## ACTION ITEM
Please rewrite the listing below, putting "PostgreSQL" wherever "MongoDB" occurs and leaving everything else unchanged.

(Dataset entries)
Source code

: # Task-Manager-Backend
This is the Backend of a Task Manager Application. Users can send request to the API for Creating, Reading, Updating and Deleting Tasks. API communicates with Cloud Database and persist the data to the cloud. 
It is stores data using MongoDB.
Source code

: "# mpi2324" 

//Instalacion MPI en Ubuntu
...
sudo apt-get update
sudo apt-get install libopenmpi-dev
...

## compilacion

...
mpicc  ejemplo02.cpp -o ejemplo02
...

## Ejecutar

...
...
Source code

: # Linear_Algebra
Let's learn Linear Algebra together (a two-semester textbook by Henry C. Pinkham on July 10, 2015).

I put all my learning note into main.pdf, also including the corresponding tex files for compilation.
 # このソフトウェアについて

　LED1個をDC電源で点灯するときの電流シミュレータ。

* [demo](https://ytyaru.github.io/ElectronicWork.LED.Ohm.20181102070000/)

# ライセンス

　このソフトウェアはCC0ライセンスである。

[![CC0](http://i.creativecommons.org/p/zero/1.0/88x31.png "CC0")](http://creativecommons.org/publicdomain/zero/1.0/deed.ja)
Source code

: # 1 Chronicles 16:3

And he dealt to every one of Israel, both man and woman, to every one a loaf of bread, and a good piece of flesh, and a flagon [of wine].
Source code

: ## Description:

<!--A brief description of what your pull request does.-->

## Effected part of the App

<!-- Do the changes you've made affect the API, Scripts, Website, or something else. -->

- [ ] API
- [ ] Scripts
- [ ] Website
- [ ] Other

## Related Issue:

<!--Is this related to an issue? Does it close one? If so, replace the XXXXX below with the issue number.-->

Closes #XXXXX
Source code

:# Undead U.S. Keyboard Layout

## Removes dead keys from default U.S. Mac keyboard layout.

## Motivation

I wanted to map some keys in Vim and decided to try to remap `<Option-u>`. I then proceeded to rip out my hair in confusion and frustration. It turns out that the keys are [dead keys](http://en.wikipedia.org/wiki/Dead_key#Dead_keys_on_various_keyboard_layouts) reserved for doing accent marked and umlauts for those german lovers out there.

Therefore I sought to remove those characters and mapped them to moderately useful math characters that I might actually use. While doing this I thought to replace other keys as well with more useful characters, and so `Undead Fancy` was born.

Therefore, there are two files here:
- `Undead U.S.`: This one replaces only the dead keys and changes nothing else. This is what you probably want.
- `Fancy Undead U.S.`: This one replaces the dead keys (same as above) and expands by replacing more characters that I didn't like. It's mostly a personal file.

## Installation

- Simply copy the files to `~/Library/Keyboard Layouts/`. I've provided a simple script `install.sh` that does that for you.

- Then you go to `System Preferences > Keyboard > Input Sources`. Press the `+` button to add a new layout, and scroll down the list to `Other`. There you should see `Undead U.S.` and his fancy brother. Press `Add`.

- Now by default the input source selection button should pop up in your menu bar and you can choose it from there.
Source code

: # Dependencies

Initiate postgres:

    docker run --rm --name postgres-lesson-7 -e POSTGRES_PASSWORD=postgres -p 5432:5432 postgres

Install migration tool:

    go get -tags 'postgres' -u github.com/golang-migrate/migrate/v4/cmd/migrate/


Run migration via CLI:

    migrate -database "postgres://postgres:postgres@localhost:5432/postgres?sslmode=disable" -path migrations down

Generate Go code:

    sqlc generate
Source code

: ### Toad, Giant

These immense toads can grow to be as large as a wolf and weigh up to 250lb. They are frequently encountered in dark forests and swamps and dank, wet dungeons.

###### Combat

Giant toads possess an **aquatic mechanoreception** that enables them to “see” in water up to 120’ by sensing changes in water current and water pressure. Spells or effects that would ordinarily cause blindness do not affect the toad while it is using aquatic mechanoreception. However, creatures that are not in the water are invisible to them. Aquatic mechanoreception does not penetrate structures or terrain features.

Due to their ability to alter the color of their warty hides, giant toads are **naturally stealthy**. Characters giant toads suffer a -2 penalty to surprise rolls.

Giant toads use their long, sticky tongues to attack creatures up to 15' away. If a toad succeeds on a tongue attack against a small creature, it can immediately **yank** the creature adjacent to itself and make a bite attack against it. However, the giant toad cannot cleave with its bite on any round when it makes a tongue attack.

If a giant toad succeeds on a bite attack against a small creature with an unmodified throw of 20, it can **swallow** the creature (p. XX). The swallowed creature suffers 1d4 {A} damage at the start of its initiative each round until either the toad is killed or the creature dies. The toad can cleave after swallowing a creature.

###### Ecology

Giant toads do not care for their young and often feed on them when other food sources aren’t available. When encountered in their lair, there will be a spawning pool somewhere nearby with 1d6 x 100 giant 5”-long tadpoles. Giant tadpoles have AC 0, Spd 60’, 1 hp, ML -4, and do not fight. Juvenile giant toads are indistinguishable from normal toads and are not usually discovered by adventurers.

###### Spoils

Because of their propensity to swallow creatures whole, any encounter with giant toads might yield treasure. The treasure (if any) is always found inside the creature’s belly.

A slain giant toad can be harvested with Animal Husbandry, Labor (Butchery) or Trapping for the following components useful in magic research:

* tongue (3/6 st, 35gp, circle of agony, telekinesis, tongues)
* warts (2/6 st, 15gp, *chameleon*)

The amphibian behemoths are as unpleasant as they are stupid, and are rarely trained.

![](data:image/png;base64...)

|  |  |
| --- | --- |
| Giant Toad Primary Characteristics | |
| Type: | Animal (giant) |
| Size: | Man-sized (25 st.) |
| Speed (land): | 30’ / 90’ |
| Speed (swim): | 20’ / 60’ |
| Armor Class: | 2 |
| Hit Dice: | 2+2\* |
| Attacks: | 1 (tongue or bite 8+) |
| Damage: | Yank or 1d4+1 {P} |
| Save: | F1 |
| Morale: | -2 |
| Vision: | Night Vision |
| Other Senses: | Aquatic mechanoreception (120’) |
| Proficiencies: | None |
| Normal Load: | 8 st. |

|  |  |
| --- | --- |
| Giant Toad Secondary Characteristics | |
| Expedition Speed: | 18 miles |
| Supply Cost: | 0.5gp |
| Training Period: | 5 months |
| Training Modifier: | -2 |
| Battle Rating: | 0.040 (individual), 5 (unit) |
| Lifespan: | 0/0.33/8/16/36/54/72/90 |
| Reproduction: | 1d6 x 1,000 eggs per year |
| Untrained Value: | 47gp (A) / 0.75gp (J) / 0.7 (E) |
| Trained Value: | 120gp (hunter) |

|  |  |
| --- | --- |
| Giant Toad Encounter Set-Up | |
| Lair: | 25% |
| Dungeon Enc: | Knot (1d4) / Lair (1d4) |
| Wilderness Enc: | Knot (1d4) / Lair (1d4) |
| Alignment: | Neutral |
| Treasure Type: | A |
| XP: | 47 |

## THE COMPLETED TASK
Source code

: # Task-Manager-Backend
This is the Backend of a Task Manager Application. Users can send request to the API for Creating, Reading, Updating and Deleting Tasks. API communicates with Cloud Database and persist the data to the cloud. 
It is stores data using PostgreSQL.
Source code

: "# mpi2324" 

//Instalacion MPI en Ubuntu
...
sudo apt-get update
sudo apt-get install libopenmpi-dev
...

## compilacion

...
mpicc  ejemplo02.cpp -o ejemplo02
...

## Ejecutar

...
...
Source code

: # Linear_Algebra
Let's learn Linear Algebra together (a two-semester textbook by Henry C. Pinkham on July 10, 2015).

I put all my learning note into main.pdf, also including the corresponding tex files for compilation.
 # このソフトウェアについて

　LED1個をDC電源で点灯するときの電流シミュレータ。

* [demo](https://ytyaru.github.io/ElectronicWork.LED.Ohm.20181102070000/)

# ライセンス

　このソフトウェアはCC0ライセンスである。

[![CC0](http://i.creativecommons.org/p/zero/1.0/88x31.png "CC0")](http://creativecommons.org/publicdomain/zero/1.0/deed.ja)
Source code

: # 1 Chronicles 16:3

And he dealt to every one of Israel, both man and woman, to every one a loaf of bread, and a good piece of flesh, and a flagon [of wine].
Source code

: ## Description:

<!--A brief description of what your pull request does.-->

## Effected part of the App

<!-- Do the changes you've made affect the API, Scripts, Website, or something else. -->

- [ ] API
- [ ] Scripts
- [ ] Website
- [ ] Other

## Related Issue:

<!--Is this related to an issue? Does it close one? If so, replace the XXXXX below with the issue number.-->

Closes #XXXXX
Source code

:# Undead U.S. Keyboard Layout

## Removes dead keys from default U.S. Mac keyboard layout.

## Motivation

I wanted to map some keys in Vim and decided to try to remap `<Option-u>`. I then proceeded to rip out my hair in confusion and frustration. It turns out that the keys are [dead keys](http://en.wikipedia.org/wiki/Dead_key#Dead_keys_on_various_keyboard_layouts) reserved for doing accent marked and umlauts for those german lovers out there.

Therefore I sought to remove those characters and mapped them to moderately useful math characters that I might actually use. While doing this I thought to replace other keys as well with more useful characters, and so `Undead Fancy` was born.

Therefore, there are two files here:
- `Undead U.S.`: This one replaces only the dead keys and changes nothing else. This is what you probably want.
- `Fancy Undead U.S.`: This one replaces the dead keys (same as above) and expands by replacing more characters that I didn't like. It's mostly a personal file.

## Installation

- Simply copy the files to `~/Library/Keyboard Layouts/`. I've provided a simple script `install.sh` that does that for you.

- Then you go to `System Preferences > Keyboard > Input Sources`. Press the `+` button to add a new layout, and scroll down the list to `Other`. There you should see `Undead U.S.` and his fancy brother. Press `Add`.

- Now by default the input source selection button should pop up in your menu bar and you can choose it from there.
Source code

: # Dependencies

Initiate postgres:

    docker run --rm --name postgres-lesson-7 -e POSTGRES_PASSWORD=postgres -p 5432:5432 postgres

Install migration tool:

    go get -tags 'postgres' -u github.com/golang-migrate/migrate/v4/cmd/migrate/


Run migration via CLI:

    migrate -database "postgres://postgres:postgres@localhost:5432/postgres?sslmode=disable" -path migrations down

Generate Go code:

    sqlc generate
Source code

: ### Toad, Giant

These immense toads can grow to be as large as a wolf and weigh up to 250lb. They are frequently encountered in dark forests and swamps and dank, wet dungeons.

###### Combat

Giant toads possess an **aquatic mechanoreception** that enables them to “see” in water up to 120’ by sensing changes in water current and water pressure. Spells or effects that would ordinarily cause blindness do not affect the toad while it is using aquatic mechanoreception. However, creatures that are not in the water are invisible to them. Aquatic mechanoreception does not penetrate structures or terrain features.

Due to their ability to alter the color of their warty hides, giant toads are **naturally stealthy**. Characters giant toads suffer a -2 penalty to surprise rolls.

Giant toads use their long, sticky tongues to attack creatures up to 15' away. If a toad succeeds on a tongue attack against a small creature, it can immediately **yank** the creature adjacent to itself and make a bite attack against it. However, the giant toad cannot cleave with its bite on any round when it makes a tongue attack.

If a giant toad succeeds on a bite attack against a small creature with an unmodified throw of 20, it can **swallow** the creature (p. XX). The swallowed creature suffers 1d4 {A} damage at the start of its initiative each round until either the toad is killed or the creature dies. The toad can cleave after swallowing a creature.

###### Ecology

Giant toads do not care for their young and often feed on them when other food sources aren’t available. When encountered in their lair, there will be a spawning pool somewhere nearby with 1d6 x 100 giant 5”-long tadpoles. Giant tadpoles have AC 0, Spd 60’, 1 hp, ML -4, and do not fight. Juvenile giant toads are indistinguishable from normal toads and are not usually discovered by adventurers.

###### Spoils

Because of their propensity to swallow creatures whole, any encounter with giant toads might yield treasure. The treasure (if any) is always found inside the creature’s belly.

A slain giant toad can be harvested with Animal Husbandry, Labor (Butchery) or Trapping for the following components useful in magic research:

* tongue (3/6 st, 35gp, circle of agony, telekinesis, tongues)
* warts (2/6 st, 15gp, *chameleon*)

The amphibian behemoths are as unpleasant as they are stupid, and are rarely trained.

![](data:image/png;base64...)

|  |  |
| --- | --- |
| Giant Toad Primary Characteristics | |
| Type: | Animal (giant) |
| Size: | Man-sized (25 st.) |
| Speed (land): | 30’ / 90’ |
| Speed (swim): | 20’ / 60’ |
| Armor Class: | 2 |
| Hit Dice: | 2+2\* |
| Attacks: | 1 (tongue or bite 8+) |
| Damage: | Yank or 1d4+1 {P} |
| Save: | F1 |
| Morale: | -2 |
| Vision: | Night Vision |
| Other Senses: | Aquatic mechanoreception (120’) |
| Proficiencies: | None |
| Normal Load: | 8 st. |

|  |  |
| --- | --- |
| Giant Toad Secondary Characteristics | |
| Expedition Speed: | 18 miles |
| Supply Cost: | 0.5gp |
| Training Period: | 5 months |
| Training Modifier: | -2 |
| Battle Rating: | 0.040 (individual), 5 (unit) |
| Lifespan: | 0/0.33/8/16/36/54/72/90 |
| Reproduction: | 1d6 x 1,000 eggs per year |
| Untrained Value: | 47gp (A) / 0.75gp (J) / 0.7 (E) |
| Trained Value: | 120gp (hunter) |

|  |  |
| --- | --- |
| Giant Toad Encounter Set-Up | |
| Lair: | 25% |
| Dungeon Enc: | Knot (1d4) / Lair (1d4) |
| Wilderness Enc: | Knot (1d4) / Lair (1d4) |
| Alignment: | Neutral |
| Treasure Type: | A |
| XP: | 47 |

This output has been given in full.